> Task prompt
If an entry holds a picture, leave the picture out and copy the rest of the listing exactly.

> Dataset excerpts
=== Begin Enclosure ===

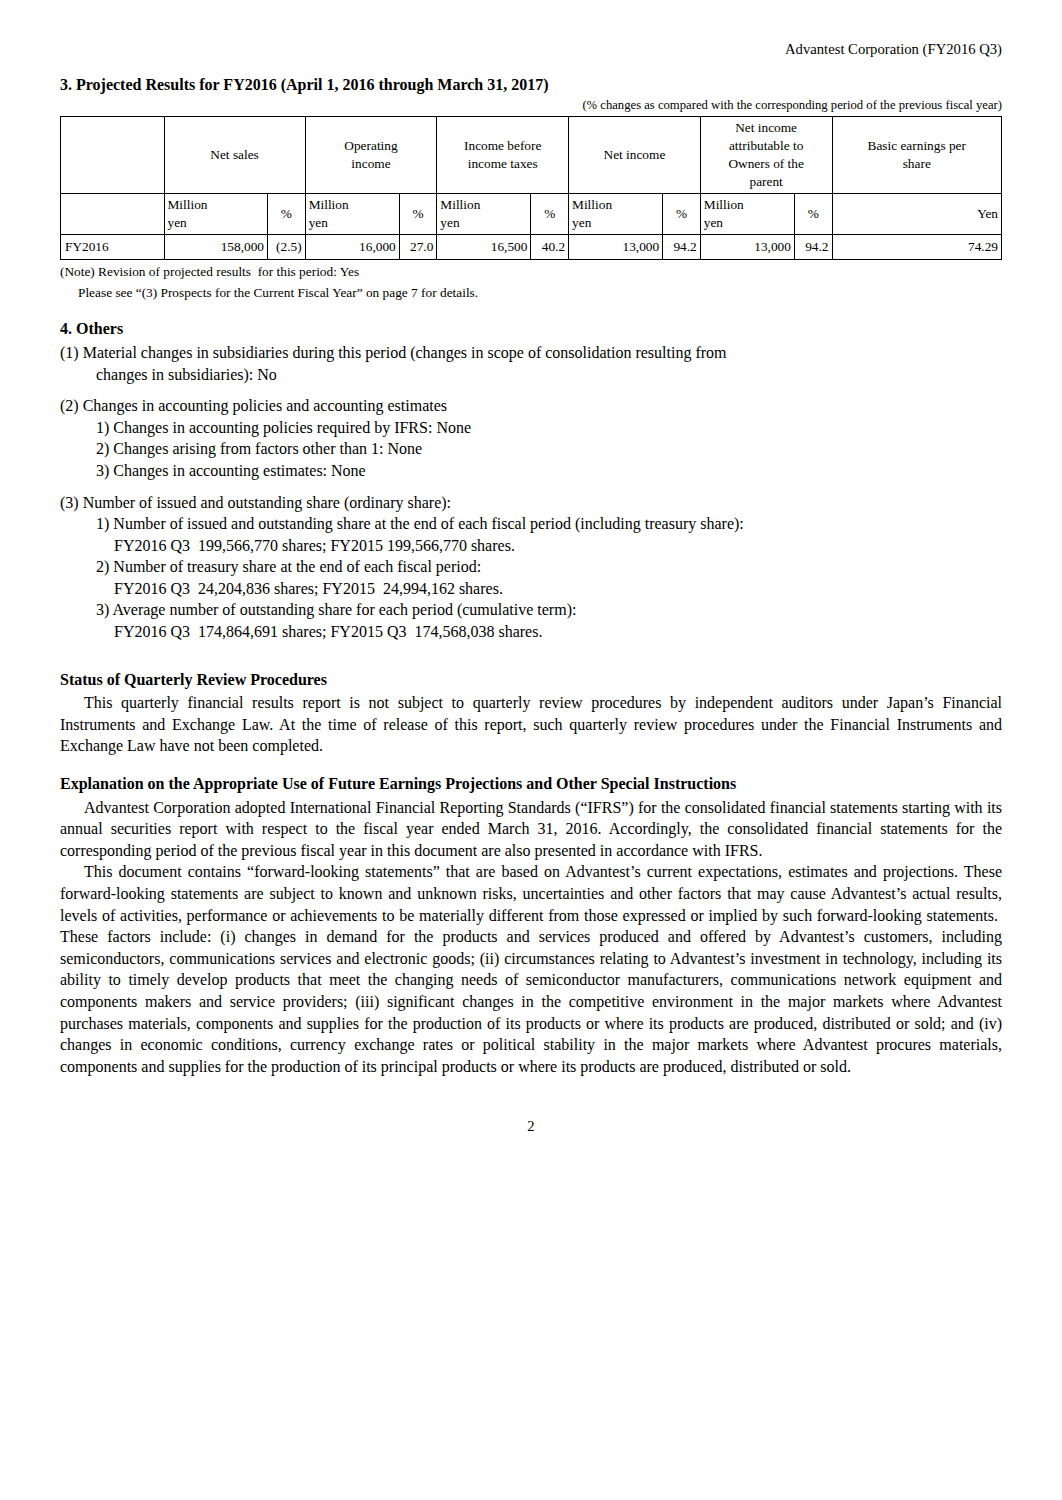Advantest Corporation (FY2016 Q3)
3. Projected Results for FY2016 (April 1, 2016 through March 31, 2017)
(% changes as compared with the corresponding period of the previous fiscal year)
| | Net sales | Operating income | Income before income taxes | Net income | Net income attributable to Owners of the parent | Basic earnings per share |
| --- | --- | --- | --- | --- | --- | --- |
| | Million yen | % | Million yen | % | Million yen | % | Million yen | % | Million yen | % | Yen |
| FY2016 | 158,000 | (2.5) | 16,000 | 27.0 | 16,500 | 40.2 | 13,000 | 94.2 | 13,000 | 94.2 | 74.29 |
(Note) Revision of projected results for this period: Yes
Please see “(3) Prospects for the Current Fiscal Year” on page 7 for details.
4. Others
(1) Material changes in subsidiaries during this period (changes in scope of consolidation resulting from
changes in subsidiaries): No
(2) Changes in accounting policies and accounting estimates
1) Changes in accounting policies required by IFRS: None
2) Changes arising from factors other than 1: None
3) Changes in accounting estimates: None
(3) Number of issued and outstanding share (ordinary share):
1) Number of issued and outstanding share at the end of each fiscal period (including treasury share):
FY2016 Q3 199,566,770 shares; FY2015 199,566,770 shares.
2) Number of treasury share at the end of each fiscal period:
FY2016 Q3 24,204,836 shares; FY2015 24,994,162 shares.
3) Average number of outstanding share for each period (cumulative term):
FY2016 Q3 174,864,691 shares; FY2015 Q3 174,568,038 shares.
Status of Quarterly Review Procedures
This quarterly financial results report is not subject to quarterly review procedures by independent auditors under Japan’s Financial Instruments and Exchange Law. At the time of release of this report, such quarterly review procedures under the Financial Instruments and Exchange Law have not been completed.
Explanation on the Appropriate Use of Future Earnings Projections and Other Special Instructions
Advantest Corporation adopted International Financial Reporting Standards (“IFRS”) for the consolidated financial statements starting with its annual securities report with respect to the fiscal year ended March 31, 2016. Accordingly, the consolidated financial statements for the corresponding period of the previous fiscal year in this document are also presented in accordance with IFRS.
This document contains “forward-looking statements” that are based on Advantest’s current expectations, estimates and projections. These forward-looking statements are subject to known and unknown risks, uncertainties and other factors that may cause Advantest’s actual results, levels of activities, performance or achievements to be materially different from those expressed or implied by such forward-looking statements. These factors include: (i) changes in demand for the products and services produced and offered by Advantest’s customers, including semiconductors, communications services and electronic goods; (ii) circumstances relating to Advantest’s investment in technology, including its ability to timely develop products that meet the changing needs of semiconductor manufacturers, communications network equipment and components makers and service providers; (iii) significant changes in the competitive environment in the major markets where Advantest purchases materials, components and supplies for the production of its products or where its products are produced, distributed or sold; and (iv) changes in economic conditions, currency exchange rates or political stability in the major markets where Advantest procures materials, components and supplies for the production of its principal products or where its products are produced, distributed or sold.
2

=== End Enclosure ===

> Output of the task
Advantest Corporation (FY2016 Q3)
3. Projected Results for FY2016 (April 1, 2016 through March 31, 2017)
(% changes as compared with the corresponding period of the previous fiscal year)
| | Net sales | Operating income | Income before income taxes | Net income | Net income attributable to Owners of the parent | Basic earnings per share |
| --- | --- | --- | --- | --- | --- | --- |
| | Million yen | % | Million yen | % | Million yen | % | Million yen | % | Million yen | % | Yen |
| FY2016 | 158,000 | (2.5) | 16,000 | 27.0 | 16,500 | 40.2 | 13,000 | 94.2 | 13,000 | 94.2 | 74.29 |
(Note) Revision of projected results for this period: Yes
Please see “(3) Prospects for the Current Fiscal Year” on page 7 for details.
4. Others
(1) Material changes in subsidiaries during this period (changes in scope of consolidation resulting from
changes in subsidiaries): No
(2) Changes in accounting policies and accounting estimates
1) Changes in accounting policies required by IFRS: None
2) Changes arising from factors other than 1: None
3) Changes in accounting estimates: None
(3) Number of issued and outstanding share (ordinary share):
1) Number of issued and outstanding share at the end of each fiscal period (including treasury share):
FY2016 Q3 199,566,770 shares; FY2015 199,566,770 shares.
2) Number of treasury share at the end of each fiscal period:
FY2016 Q3 24,204,836 shares; FY2015 24,994,162 shares.
3) Average number of outstanding share for each period (cumulative term):
FY2016 Q3 174,864,691 shares; FY2015 Q3 174,568,038 shares.
Status of Quarterly Review Procedures
This quarterly financial results report is not subject to quarterly review procedures by independent auditors under Japan’s Financial Instruments and Exchange Law. At the time of release of this report, such quarterly review procedures under the Financial Instruments and Exchange Law have not been completed.
Explanation on the Appropriate Use of Future Earnings Projections and Other Special Instructions
Advantest Corporation adopted International Financial Reporting Standards (“IFRS”) for the consolidated financial statements starting with its annual securities report with respect to the fiscal year ended March 31, 2016. Accordingly, the consolidated financial statements for the corresponding period of the previous fiscal year in this document are also presented in accordance with IFRS.
This document contains “forward-looking statements” that are based on Advantest’s current expectations, estimates and projections. These forward-looking statements are subject to known and unknown risks, uncertainties and other factors that may cause Advantest’s actual results, levels of activities, performance or achievements to be materially different from those expressed or implied by such forward-looking statements. These factors include: (i) changes in demand for the products and services produced and offered by Advantest’s customers, including semiconductors, communications services and electronic goods; (ii) circumstances relating to Advantest’s investment in technology, including its ability to timely develop products that meet the changing needs of semiconductor manufacturers, communications network equipment and components makers and service providers; (iii) significant changes in the competitive environment in the major markets where Advantest purchases materials, components and supplies for the production of its products or where its products are produced, distributed or sold; and (iv) changes in economic conditions, currency exchange rates or political stability in the major markets where Advantest procures materials, components and supplies for the production of its principal products or where its products are produced, distributed or sold.
2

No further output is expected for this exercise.